= Extracted records =
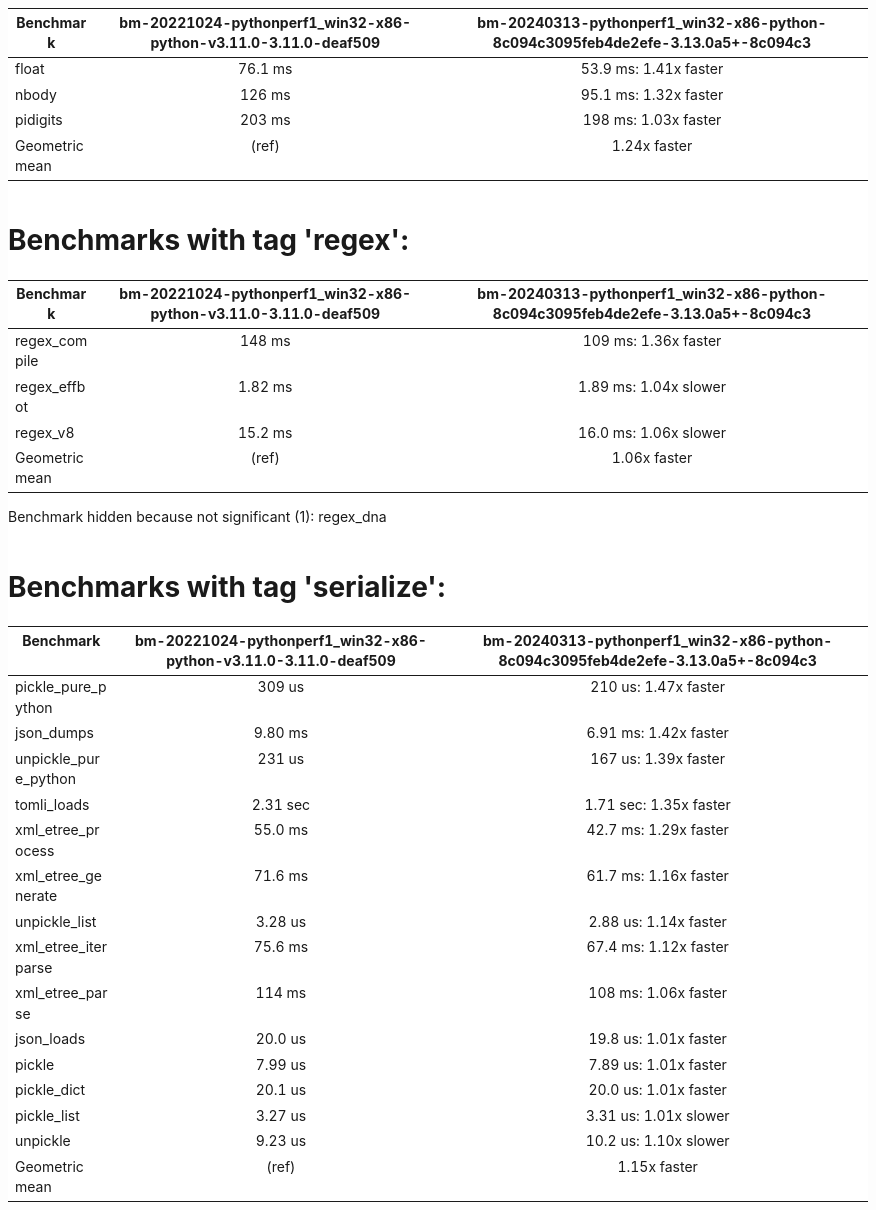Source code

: | Benchmark      | bm-20221024-pythonperf1_win32-x86-python-v3.11.0-3.11.0-deaf509 | bm-20240313-pythonperf1_win32-x86-python-8c094c3095feb4de2efe-3.13.0a5+-8c094c3 |
|----------------|:---------------------------------------------------------------:|:-------------------------------------------------------------------------------:|
| float          | 76.1 ms                                                         | 53.9 ms: 1.41x faster                                                           |
| nbody          | 126 ms                                                          | 95.1 ms: 1.32x faster                                                           |
| pidigits       | 203 ms                                                          | 198 ms: 1.03x faster                                                            |
| Geometric mean | (ref)                                                           | 1.24x faster                                                                    |

Benchmarks with tag 'regex':
============================

| Benchmark      | bm-20221024-pythonperf1_win32-x86-python-v3.11.0-3.11.0-deaf509 | bm-20240313-pythonperf1_win32-x86-python-8c094c3095feb4de2efe-3.13.0a5+-8c094c3 |
|----------------|:---------------------------------------------------------------:|:-------------------------------------------------------------------------------:|
| regex_compile  | 148 ms                                                          | 109 ms: 1.36x faster                                                            |
| regex_effbot   | 1.82 ms                                                         | 1.89 ms: 1.04x slower                                                           |
| regex_v8       | 15.2 ms                                                         | 16.0 ms: 1.06x slower                                                           |
| Geometric mean | (ref)                                                           | 1.06x faster                                                                    |

Benchmark hidden because not significant (1): regex_dna

Benchmarks with tag 'serialize':
================================

| Benchmark            | bm-20221024-pythonperf1_win32-x86-python-v3.11.0-3.11.0-deaf509 | bm-20240313-pythonperf1_win32-x86-python-8c094c3095feb4de2efe-3.13.0a5+-8c094c3 |
|----------------------|:---------------------------------------------------------------:|:-------------------------------------------------------------------------------:|
| pickle_pure_python   | 309 us                                                          | 210 us: 1.47x faster                                                            |
| json_dumps           | 9.80 ms                                                         | 6.91 ms: 1.42x faster                                                           |
| unpickle_pure_python | 231 us                                                          | 167 us: 1.39x faster                                                            |
| tomli_loads          | 2.31 sec                                                        | 1.71 sec: 1.35x faster                                                          |
| xml_etree_process    | 55.0 ms                                                         | 42.7 ms: 1.29x faster                                                           |
| xml_etree_generate   | 71.6 ms                                                         | 61.7 ms: 1.16x faster                                                           |
| unpickle_list        | 3.28 us                                                         | 2.88 us: 1.14x faster                                                           |
| xml_etree_iterparse  | 75.6 ms                                                         | 67.4 ms: 1.12x faster                                                           |
| xml_etree_parse      | 114 ms                                                          | 108 ms: 1.06x faster                                                            |
| json_loads           | 20.0 us                                                         | 19.8 us: 1.01x faster                                                           |
| pickle               | 7.99 us                                                         | 7.89 us: 1.01x faster                                                           |
| pickle_dict          | 20.1 us                                                         | 20.0 us: 1.01x faster                                                           |
| pickle_list          | 3.27 us                                                         | 3.31 us: 1.01x slower                                                           |
| unpickle             | 9.23 us                                                         | 10.2 us: 1.10x slower                                                           |
| Geometric mean       | (ref)                                                           | 1.15x faster                                                                    |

= EXERCISE BRIEF =
Reproduce exactly the entries above, limited to the lines from the one with "16.0 ms: 1.06x" through the one with "67.4 ms: 1.12x", both included.

= ANSWER FOR THE TASK =
| regex_v8       | 15.2 ms                                                         | 16.0 ms: 1.06x slower                                                           |
| Geometric mean | (ref)                                                           | 1.06x faster                                                                    |

Benchmark hidden because not significant (1): regex_dna

Benchmarks with tag 'serialize':
================================

| Benchmark            | bm-20221024-pythonperf1_win32-x86-python-v3.11.0-3.11.0-deaf509 | bm-20240313-pythonperf1_win32-x86-python-8c094c3095feb4de2efe-3.13.0a5+-8c094c3 |
|----------------------|:---------------------------------------------------------------:|:-------------------------------------------------------------------------------:|
| pickle_pure_python   | 309 us                                                          | 210 us: 1.47x faster                                                            |
| json_dumps           | 9.80 ms                                                         | 6.91 ms: 1.42x faster                                                           |
| unpickle_pure_python | 231 us                                                          | 167 us: 1.39x faster                                                            |
| tomli_loads          | 2.31 sec                                                        | 1.71 sec: 1.35x faster                                                          |
| xml_etree_process    | 55.0 ms                                                         | 42.7 ms: 1.29x faster                                                           |
| xml_etree_generate   | 71.6 ms                                                         | 61.7 ms: 1.16x faster                                                           |
| unpickle_list        | 3.28 us                                                         | 2.88 us: 1.14x faster                                                           |
| xml_etree_iterparse  | 75.6 ms                                                         | 67.4 ms: 1.12x faster                                                           |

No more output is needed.